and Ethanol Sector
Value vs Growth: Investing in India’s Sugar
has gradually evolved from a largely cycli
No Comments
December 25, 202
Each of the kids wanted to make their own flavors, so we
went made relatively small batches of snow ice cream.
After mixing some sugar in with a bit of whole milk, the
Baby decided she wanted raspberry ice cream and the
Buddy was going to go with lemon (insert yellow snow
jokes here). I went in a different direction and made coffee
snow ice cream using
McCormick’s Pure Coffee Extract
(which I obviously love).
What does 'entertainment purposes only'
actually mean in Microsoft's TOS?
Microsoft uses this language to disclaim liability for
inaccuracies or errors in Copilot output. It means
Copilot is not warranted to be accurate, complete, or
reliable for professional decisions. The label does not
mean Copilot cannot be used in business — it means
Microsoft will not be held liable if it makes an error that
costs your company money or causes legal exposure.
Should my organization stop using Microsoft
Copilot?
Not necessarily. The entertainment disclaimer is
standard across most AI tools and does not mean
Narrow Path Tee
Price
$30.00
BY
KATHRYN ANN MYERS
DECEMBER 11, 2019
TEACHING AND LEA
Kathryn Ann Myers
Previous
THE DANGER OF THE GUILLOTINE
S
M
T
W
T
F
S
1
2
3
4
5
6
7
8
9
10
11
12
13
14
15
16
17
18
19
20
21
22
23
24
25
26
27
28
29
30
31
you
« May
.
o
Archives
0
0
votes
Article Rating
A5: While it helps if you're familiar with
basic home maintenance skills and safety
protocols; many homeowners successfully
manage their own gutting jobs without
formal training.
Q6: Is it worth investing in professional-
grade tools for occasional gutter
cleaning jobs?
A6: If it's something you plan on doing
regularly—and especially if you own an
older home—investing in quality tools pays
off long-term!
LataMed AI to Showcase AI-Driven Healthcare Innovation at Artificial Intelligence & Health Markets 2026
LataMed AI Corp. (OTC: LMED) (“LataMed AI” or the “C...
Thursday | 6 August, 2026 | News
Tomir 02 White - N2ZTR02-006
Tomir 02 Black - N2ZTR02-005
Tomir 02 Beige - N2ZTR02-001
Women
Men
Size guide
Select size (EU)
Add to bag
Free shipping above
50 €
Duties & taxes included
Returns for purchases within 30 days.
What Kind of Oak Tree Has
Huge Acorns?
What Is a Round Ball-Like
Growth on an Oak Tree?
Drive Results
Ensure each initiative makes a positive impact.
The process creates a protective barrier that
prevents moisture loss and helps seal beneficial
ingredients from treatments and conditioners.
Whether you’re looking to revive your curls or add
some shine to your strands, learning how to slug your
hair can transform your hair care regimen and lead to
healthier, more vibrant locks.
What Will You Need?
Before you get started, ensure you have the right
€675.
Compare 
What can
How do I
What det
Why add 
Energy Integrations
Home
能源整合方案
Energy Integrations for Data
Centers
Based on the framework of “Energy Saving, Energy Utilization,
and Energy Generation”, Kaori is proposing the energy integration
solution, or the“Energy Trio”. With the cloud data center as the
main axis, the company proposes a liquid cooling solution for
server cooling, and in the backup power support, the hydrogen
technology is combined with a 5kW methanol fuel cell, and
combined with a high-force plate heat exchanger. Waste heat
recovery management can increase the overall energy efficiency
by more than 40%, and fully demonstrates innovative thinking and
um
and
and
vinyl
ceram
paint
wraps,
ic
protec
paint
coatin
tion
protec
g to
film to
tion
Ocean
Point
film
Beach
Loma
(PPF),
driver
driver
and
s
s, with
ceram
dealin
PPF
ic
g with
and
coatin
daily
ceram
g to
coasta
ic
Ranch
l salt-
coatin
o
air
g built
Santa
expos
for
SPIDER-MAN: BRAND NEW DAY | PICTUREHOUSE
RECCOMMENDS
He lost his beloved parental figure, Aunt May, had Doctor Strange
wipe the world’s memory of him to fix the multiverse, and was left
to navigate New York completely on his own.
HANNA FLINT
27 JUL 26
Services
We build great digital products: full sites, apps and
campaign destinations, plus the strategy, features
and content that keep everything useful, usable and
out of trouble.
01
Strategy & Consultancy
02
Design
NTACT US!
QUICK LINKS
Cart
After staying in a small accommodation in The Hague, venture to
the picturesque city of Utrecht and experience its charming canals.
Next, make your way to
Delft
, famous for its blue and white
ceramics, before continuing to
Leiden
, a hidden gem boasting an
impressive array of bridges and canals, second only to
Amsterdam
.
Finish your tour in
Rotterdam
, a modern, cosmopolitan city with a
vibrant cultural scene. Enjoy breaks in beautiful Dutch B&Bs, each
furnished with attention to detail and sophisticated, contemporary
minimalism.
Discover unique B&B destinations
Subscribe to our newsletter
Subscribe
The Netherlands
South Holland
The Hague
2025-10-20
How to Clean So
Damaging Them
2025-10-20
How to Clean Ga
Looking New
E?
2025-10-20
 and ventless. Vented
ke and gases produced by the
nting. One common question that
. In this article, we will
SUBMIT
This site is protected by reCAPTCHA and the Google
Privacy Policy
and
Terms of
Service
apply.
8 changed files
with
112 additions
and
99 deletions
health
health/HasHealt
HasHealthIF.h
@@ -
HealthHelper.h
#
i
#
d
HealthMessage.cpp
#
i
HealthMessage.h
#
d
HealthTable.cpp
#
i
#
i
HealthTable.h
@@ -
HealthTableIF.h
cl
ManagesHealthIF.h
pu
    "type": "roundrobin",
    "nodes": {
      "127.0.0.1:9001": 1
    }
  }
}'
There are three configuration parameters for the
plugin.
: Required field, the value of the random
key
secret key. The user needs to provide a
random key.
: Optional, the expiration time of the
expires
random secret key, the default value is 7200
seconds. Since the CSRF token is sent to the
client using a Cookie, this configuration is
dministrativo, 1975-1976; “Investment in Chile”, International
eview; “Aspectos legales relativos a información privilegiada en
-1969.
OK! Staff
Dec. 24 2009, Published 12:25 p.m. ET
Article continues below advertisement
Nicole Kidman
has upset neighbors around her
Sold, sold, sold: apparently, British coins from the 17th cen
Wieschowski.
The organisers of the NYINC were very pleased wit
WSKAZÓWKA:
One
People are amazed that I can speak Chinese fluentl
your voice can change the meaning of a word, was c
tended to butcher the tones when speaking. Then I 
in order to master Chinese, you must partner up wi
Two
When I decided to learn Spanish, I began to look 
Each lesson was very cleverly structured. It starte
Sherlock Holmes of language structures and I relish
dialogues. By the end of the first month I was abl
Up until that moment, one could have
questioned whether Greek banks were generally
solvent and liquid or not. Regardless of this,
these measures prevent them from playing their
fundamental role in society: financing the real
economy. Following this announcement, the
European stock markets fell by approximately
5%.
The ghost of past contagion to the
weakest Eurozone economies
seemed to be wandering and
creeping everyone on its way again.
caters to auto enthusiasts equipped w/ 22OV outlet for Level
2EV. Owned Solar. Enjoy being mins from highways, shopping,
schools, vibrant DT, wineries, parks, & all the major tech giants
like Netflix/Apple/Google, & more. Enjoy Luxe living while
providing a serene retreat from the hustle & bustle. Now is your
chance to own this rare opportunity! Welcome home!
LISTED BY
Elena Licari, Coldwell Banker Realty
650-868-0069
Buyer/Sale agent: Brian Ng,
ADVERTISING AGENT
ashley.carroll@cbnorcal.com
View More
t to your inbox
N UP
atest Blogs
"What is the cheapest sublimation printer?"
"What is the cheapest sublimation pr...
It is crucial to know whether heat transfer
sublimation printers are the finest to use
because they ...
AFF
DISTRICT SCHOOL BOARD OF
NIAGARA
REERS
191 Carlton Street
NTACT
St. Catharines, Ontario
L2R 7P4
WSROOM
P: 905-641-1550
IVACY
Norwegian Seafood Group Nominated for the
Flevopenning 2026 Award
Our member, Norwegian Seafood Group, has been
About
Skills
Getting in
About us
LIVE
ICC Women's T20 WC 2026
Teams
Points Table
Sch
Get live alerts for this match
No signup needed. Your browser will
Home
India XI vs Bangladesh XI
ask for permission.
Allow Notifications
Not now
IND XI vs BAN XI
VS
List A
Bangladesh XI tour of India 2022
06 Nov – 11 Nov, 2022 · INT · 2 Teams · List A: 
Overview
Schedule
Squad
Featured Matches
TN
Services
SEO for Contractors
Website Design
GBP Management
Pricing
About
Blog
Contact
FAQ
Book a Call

━━━━━━━━━━━━━━━━

● **Task details**
Filter the data for the string "their" and copy every line that has it.

● **Response box**
Each of the kids wanted to make their own flavors, so we
manage their own gutting jobs without
these measures prevent them from playing their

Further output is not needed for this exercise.